> TASK DIRECTIONS
Scan the data for "sins" and copy the lines it appears in.
##### DATASET CONTENT
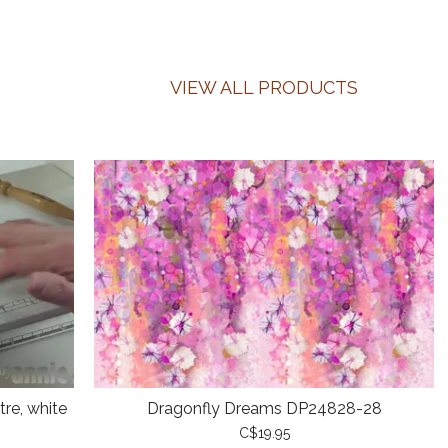
VIEW ALL PRODUCTS
re, white
Dragonfly Dreams DP24828-28
C$19.95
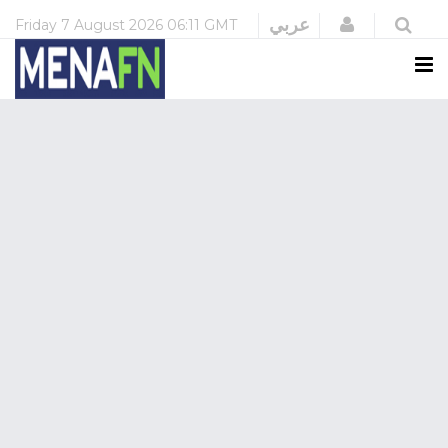
Login
عربي
Friday
7 August 2026
06:11 GMT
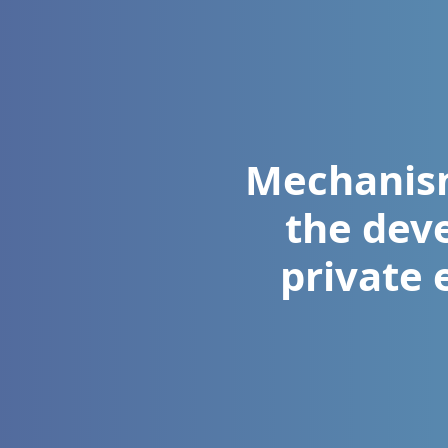
Mechanism
the dev
private 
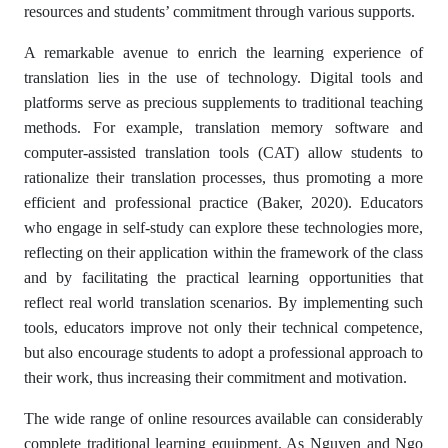
resources and students’ commitment through various supports.
A remarkable avenue to enrich the learning experience of
translation lies in the use of technology. Digital tools and
platforms serve as precious supplements to traditional teaching
methods. For example, translation memory software and
computer-assisted translation tools (CAT) allow students to
rationalize their translation processes, thus promoting a more
efficient and professional practice (Baker, 2020). Educators
who engage in self-study can explore these technologies more,
reflecting on their application within the framework of the class
and by facilitating the practical learning opportunities that
reflect real world translation scenarios. By implementing such
tools, educators improve not only their technical competence,
but also encourage students to adopt a professional approach to
their work, thus increasing their commitment and motivation.
The wide range of online resources available can considerably
complete traditional learning equipment. As Nguyen and Ngo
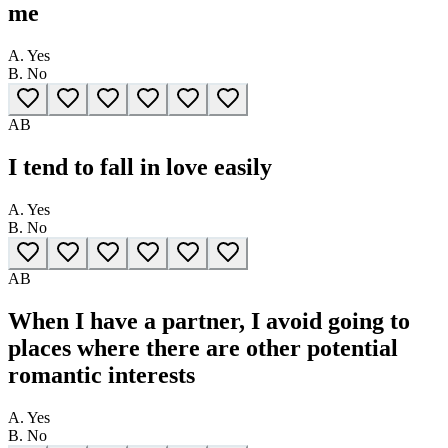
me
A.
Yes
B.
No
A
B
I tend to fall in love easily
A.
Yes
B.
No
A
B
When I have a partner, I avoid going to
places where there are other potential
romantic interests
A.
Yes
B.
No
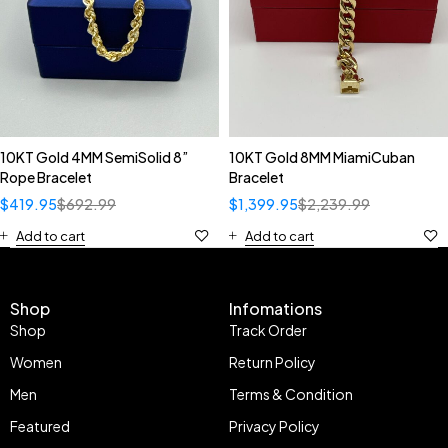
10KT Gold 4MM SemiSolid 8”
10KT Gold 8MM MiamiCuban
Rope Bracelet
Bracelet
$
419.95
$
692.99
$
1,399.95
$
2,239.99
Add to cart
Add to cart
Shop
Infomations
Shop
Track Order
Women
Return Policy
Men
Terms & Condition
Featured
Privacy Policy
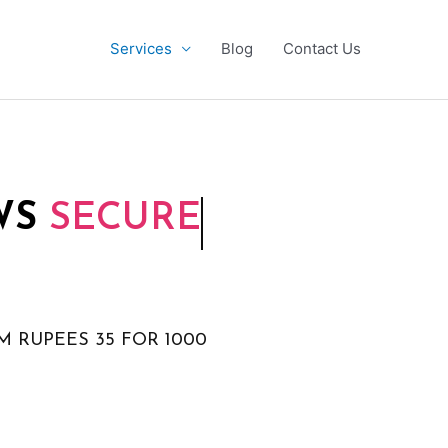
Services
Blog
Contact Us
WS
SECURE
M RUPEES 35 FOR 1000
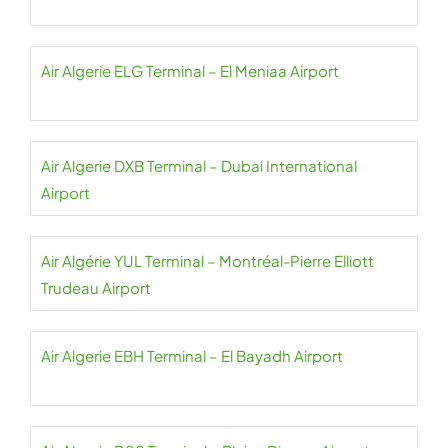
Air Algerie ELG Terminal – El Meniaa Airport
Air Algerie DXB Terminal – Dubai International
Airport
Air Algérie YUL Terminal – Montréal-Pierre Elliott
Trudeau Airport
Air Algerie EBH Terminal – El Bayadh Airport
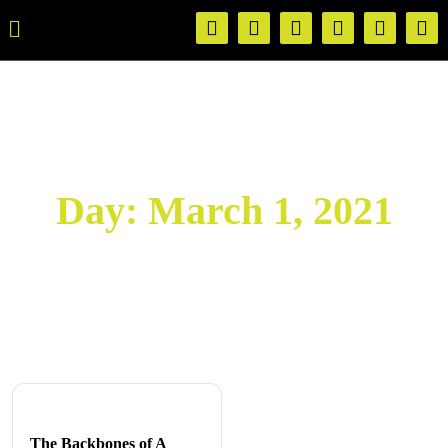
Day:
March 1, 2021
The Backbones of A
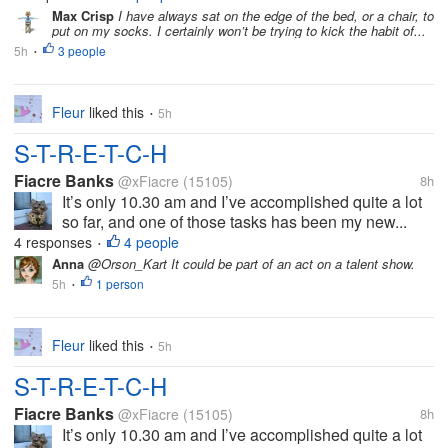
Max Crisp
I have always sat on the edge of the bed, or a chair, to
put on my socks. I certainly won’t be trying to kick the habit of...
5h
3 people
•
Fleur
liked this
5h
•
S-T-R-E-T-C-H
Fiacre Banks
@xFiacre
(15105)
8h
It’s only 10.30 am and I’ve accomplished quite a lot
so far, and one of those tasks has been my new...
4 responses
4 people
•
Anna
@Orson_Kart It could be part of an act on a talent show.
5h
1 person
•
Fleur
liked this
5h
•
S-T-R-E-T-C-H
Fiacre Banks
@xFiacre
(15105)
8h
It’s only 10.30 am and I’ve accomplished quite a lot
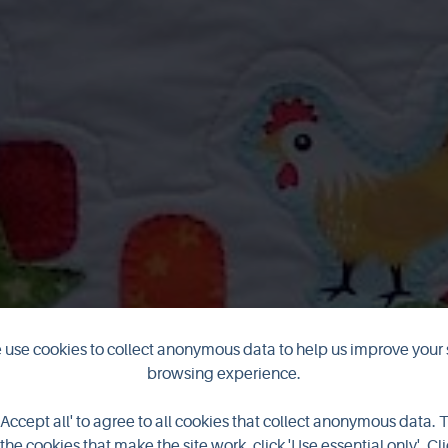
use cookies to collect anonymous data to help us improve your 
browsing experience.
Airy Fairy
'Accept all' to agree to all cookies that collect anonymous data. 
the cookies that make the site work, click 'Use essential only'. Cli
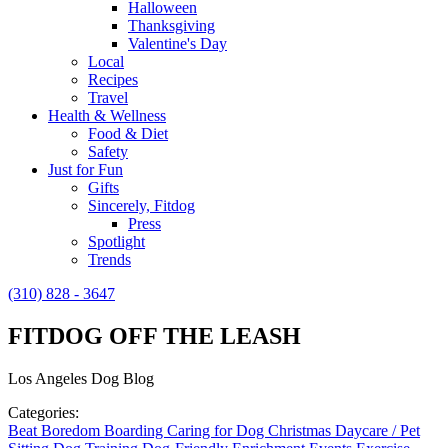
Halloween
Thanksgiving
Valentine's Day
Local
Recipes
Travel
Health & Wellness
Food & Diet
Safety
Just for Fun
Gifts
Sincerely, Fitdog
Press
Spotlight
Trends
(310) 828 - 3647
FITDOG OFF THE LEASH
Los Angeles Dog Blog
Categories:
Beat Boredom
Boarding
Caring for Dog
Christmas
Daycare / Pet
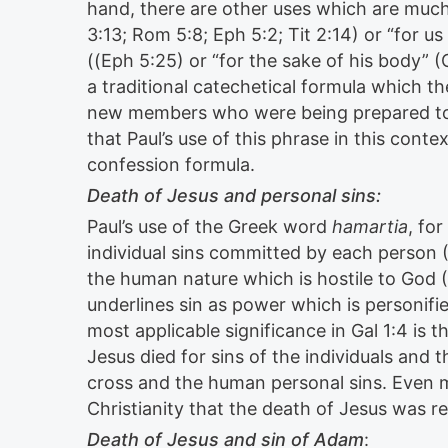
hand, there are other uses which are much m
3:13; Rom 5:8; Eph 5:2; Tit 2:14) or “for us
((Eph 5:25) or “for the sake of his body” (
a traditional catechetical formula which th
new members who were being prepared to
that Paul’s use of this phrase in this context
confession formula.
Death of Jesus and personal sins:
Paul’s use of the Greek word
hamartia
, for
individual sins committed by each person (1
the human nature which is hostile to God (1C
underlines sin as power which is personifie
most applicable significance in Gal 1:4 is 
Jesus died for sins of the individuals and 
cross and the human personal sins. Even 
Christianity that the death of Jesus was re
Death of Jesus and sin of Adam
:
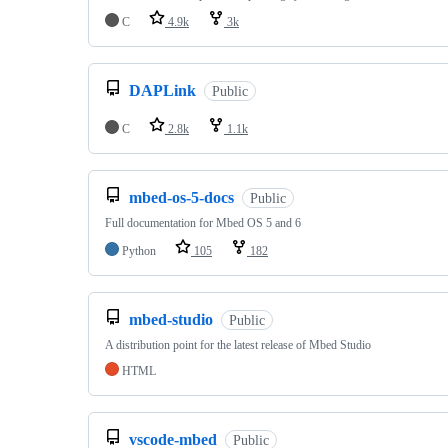
C
4.9k
3k
DAPLink
Public
C
2.8k
1.1k
mbed-os-5-docs
Public
Full documentation for Mbed OS 5 and 6
Python
105
182
mbed-studio
Public
A distribution point for the latest release of Mbed Studio
HTML
vscode-mbed
Public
##########
> REPLY TO THE TASK
Death of Jesus and personal sins:
individual sins committed by each person (1
Jesus died for sins of the individuals and 
cross and the human personal sins. Even 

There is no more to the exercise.